(LISTED ENTRIES begins)
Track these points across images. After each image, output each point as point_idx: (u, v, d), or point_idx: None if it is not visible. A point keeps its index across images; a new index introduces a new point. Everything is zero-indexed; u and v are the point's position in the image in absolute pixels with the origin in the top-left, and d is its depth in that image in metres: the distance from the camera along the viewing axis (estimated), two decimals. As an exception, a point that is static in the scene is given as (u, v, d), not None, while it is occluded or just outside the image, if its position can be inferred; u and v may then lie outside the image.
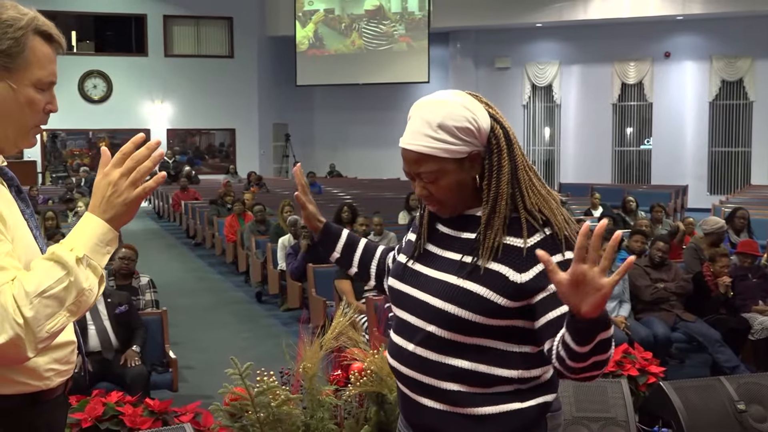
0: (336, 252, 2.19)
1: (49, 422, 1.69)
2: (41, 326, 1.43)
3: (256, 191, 14.68)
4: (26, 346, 1.43)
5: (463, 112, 1.72)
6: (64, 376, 1.69)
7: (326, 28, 20.45)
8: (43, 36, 1.62)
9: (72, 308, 1.48)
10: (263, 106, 21.01)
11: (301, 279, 7.51)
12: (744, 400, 3.98)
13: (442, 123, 1.71)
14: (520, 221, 1.75)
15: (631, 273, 6.25)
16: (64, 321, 1.47)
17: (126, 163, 1.57)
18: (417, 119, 1.75)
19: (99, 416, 3.53)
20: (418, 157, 1.74)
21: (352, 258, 2.18)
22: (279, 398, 3.37)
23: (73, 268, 1.47)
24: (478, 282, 1.74)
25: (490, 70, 20.31)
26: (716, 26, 17.81)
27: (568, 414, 3.77)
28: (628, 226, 9.40)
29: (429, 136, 1.72)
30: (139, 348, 5.01)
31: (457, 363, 1.76)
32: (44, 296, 1.43)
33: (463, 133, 1.71)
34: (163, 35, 20.41)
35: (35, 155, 18.56)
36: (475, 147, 1.74)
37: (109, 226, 1.55)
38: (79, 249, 1.50)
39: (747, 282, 6.23)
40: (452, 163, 1.73)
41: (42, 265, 1.48)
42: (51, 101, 1.66)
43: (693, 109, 18.64)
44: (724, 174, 18.77)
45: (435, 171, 1.73)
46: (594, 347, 1.53)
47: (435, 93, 1.81)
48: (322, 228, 2.20)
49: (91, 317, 4.97)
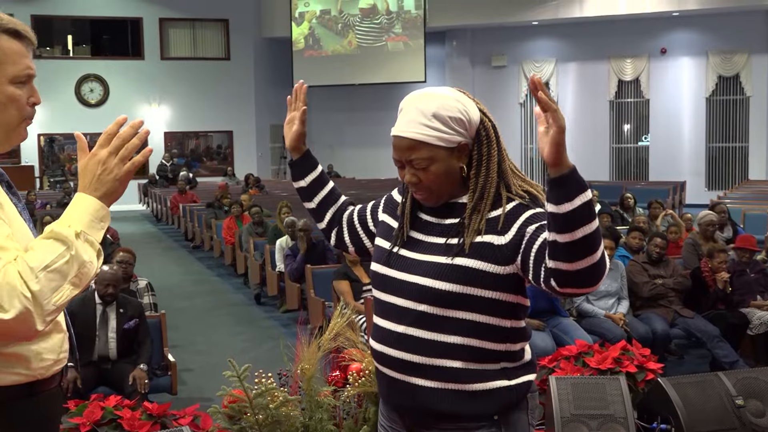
0: (304, 181, 2.26)
1: (46, 413, 1.73)
2: (48, 299, 1.49)
3: (255, 193, 14.68)
4: (35, 319, 1.48)
5: (455, 103, 1.83)
6: (58, 365, 1.73)
7: (322, 28, 20.44)
8: (10, 33, 1.65)
9: (75, 281, 1.54)
10: (260, 108, 21.01)
11: (300, 280, 7.50)
12: (742, 395, 3.98)
13: (436, 112, 1.81)
14: (501, 199, 1.86)
15: (630, 270, 6.25)
16: (69, 294, 1.53)
17: (113, 141, 1.63)
18: (411, 109, 1.85)
19: (97, 420, 3.53)
20: (411, 144, 1.83)
21: (317, 193, 2.26)
22: (277, 400, 3.37)
23: (73, 242, 1.54)
24: (466, 257, 1.83)
25: (486, 69, 20.30)
26: (712, 22, 17.82)
27: (567, 411, 3.77)
28: (626, 223, 9.41)
29: (423, 125, 1.82)
30: (146, 366, 4.87)
31: (450, 339, 1.85)
32: (48, 270, 1.49)
33: (455, 122, 1.82)
34: (159, 38, 20.40)
35: (33, 160, 18.55)
36: (464, 138, 1.84)
37: (101, 203, 1.61)
38: (76, 225, 1.57)
39: (745, 277, 6.23)
40: (443, 151, 1.83)
41: (42, 243, 1.54)
42: (33, 94, 1.70)
43: (690, 105, 18.65)
44: (721, 170, 18.77)
45: (427, 158, 1.83)
46: (576, 210, 1.58)
47: (425, 88, 1.92)
48: (303, 152, 2.25)
49: (99, 326, 4.92)
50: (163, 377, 5.12)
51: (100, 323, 4.92)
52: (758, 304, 6.07)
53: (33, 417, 1.67)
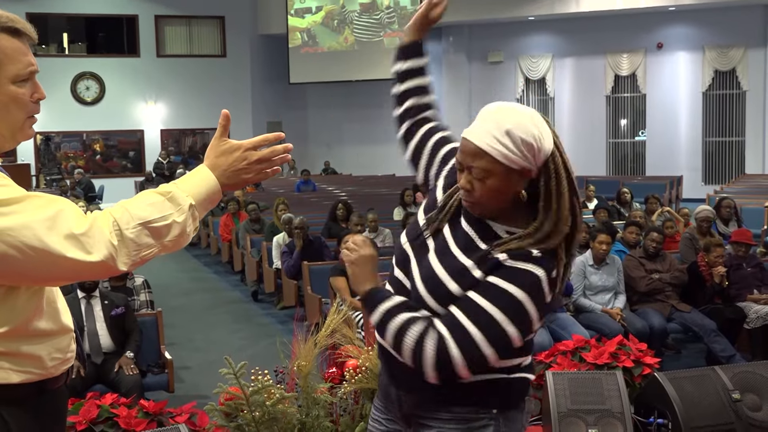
0: (405, 63, 2.21)
1: (54, 411, 1.77)
2: (136, 251, 1.57)
3: (252, 191, 14.67)
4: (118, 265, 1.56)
5: (531, 128, 1.80)
6: (66, 365, 1.77)
7: (318, 25, 20.42)
8: (9, 32, 1.64)
9: (169, 245, 1.61)
10: (257, 105, 20.97)
11: (297, 277, 7.50)
12: (739, 390, 3.98)
13: (509, 130, 1.78)
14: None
15: (626, 264, 6.26)
16: (157, 252, 1.60)
17: (266, 151, 1.74)
18: (489, 119, 1.82)
19: (94, 419, 3.52)
20: (477, 151, 1.81)
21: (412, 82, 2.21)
22: (274, 397, 3.37)
23: (185, 211, 1.62)
24: (465, 288, 1.84)
25: (483, 65, 20.29)
26: (708, 16, 17.81)
27: (564, 406, 3.77)
28: (623, 218, 9.41)
29: (495, 137, 1.79)
30: (133, 354, 4.93)
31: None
32: (147, 226, 1.57)
33: (524, 145, 1.78)
34: (155, 35, 20.35)
35: (29, 158, 18.51)
36: (528, 164, 1.80)
37: (220, 188, 1.70)
38: (192, 198, 1.64)
39: (742, 271, 6.23)
40: (503, 169, 1.80)
41: (154, 198, 1.61)
42: (36, 90, 1.70)
43: (686, 100, 18.65)
44: (718, 164, 18.78)
45: (486, 169, 1.80)
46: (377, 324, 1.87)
47: (511, 103, 1.89)
48: (421, 41, 2.22)
49: (86, 318, 4.95)
50: (159, 375, 5.12)
51: (87, 315, 4.95)
52: (755, 298, 6.08)
53: (42, 414, 1.71)
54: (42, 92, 1.70)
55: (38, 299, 1.67)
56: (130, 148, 20.25)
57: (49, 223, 1.52)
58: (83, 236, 1.53)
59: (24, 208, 1.53)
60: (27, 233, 1.50)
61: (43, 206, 1.54)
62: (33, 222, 1.51)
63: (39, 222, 1.51)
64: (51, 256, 1.51)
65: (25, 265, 1.52)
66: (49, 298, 1.72)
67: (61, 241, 1.51)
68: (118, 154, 20.21)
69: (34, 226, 1.51)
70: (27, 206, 1.53)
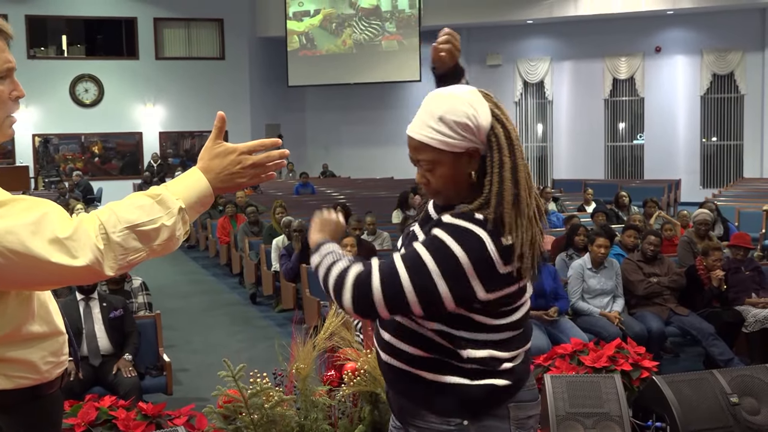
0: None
1: (49, 416, 1.74)
2: (123, 256, 1.53)
3: (250, 193, 14.66)
4: (104, 270, 1.51)
5: (465, 108, 1.79)
6: (60, 368, 1.74)
7: (317, 28, 20.43)
8: None
9: (157, 248, 1.57)
10: (255, 108, 20.96)
11: (295, 280, 7.50)
12: (737, 393, 3.99)
13: (442, 116, 1.78)
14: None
15: (625, 268, 6.26)
16: (145, 256, 1.56)
17: (261, 156, 1.70)
18: (423, 110, 1.83)
19: (92, 421, 3.52)
20: (417, 144, 1.82)
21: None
22: (272, 399, 3.37)
23: (174, 215, 1.57)
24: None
25: (481, 68, 20.29)
26: (706, 20, 17.84)
27: (562, 410, 3.77)
28: (621, 221, 9.42)
29: (430, 127, 1.79)
30: (131, 356, 4.94)
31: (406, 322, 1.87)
32: (134, 230, 1.53)
33: (460, 128, 1.77)
34: (154, 38, 20.34)
35: (27, 160, 18.49)
36: (473, 143, 1.79)
37: (212, 192, 1.66)
38: (183, 201, 1.60)
39: (740, 275, 6.24)
40: (448, 156, 1.79)
41: (143, 200, 1.57)
42: (15, 88, 1.66)
43: (684, 103, 18.67)
44: (716, 167, 18.80)
45: (431, 161, 1.81)
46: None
47: (450, 87, 1.89)
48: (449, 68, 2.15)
49: (84, 320, 4.94)
50: (158, 377, 5.11)
51: (85, 317, 4.95)
52: (753, 302, 6.08)
53: (37, 420, 1.68)
54: (21, 90, 1.66)
55: (29, 303, 1.64)
56: (129, 150, 20.23)
57: (33, 227, 1.48)
58: (68, 240, 1.49)
59: (7, 212, 1.49)
60: (10, 238, 1.47)
61: (27, 210, 1.50)
62: (16, 227, 1.48)
63: (23, 226, 1.48)
64: (35, 261, 1.48)
65: (10, 270, 1.49)
66: (41, 299, 1.69)
67: (45, 246, 1.48)
68: (117, 156, 20.19)
69: (18, 231, 1.47)
70: (10, 210, 1.50)
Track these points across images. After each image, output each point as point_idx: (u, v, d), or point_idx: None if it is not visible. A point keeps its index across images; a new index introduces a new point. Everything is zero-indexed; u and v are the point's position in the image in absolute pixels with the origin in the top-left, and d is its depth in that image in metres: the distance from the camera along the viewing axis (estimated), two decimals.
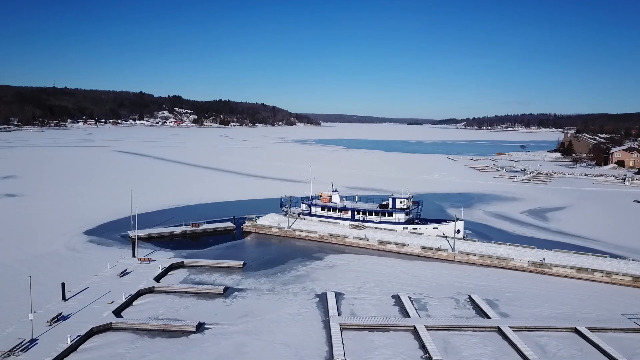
(LISTED ENTRIES ends)
Your answer should consist of all lines above that include the string "distance".

Track these points across images. After each image, output each point as point_idx: (u, v, d), or point_idx: None if it is not visible. A point keeps its index across images; a new index introduces a new point. Everything is zero-indexed; u and v are the point's position in the image in absolute pixels with the origin in the top-left, and d is its depth in that image in metres: the distance from the camera along the viewing axis (estimated), two decimals. As an exception, a point that is static in the scene is given as (u, v, d), not None, while it is occluded or just outside the image, if its position can be inferred; u and v may then lie outside the image.
Track these points across images. After each image, output each point as point_idx: (u, v, d), or point_idx: None if it is not visible. A point keeps its index across images; a new index introduces a new point. Everything is zero-indexed; u and v are the point's position in the image in absolute pixels with the origin in the top-left, and d is its depth in that image in metres: the distance from the camera along the viewing axis (estimated), two decimals.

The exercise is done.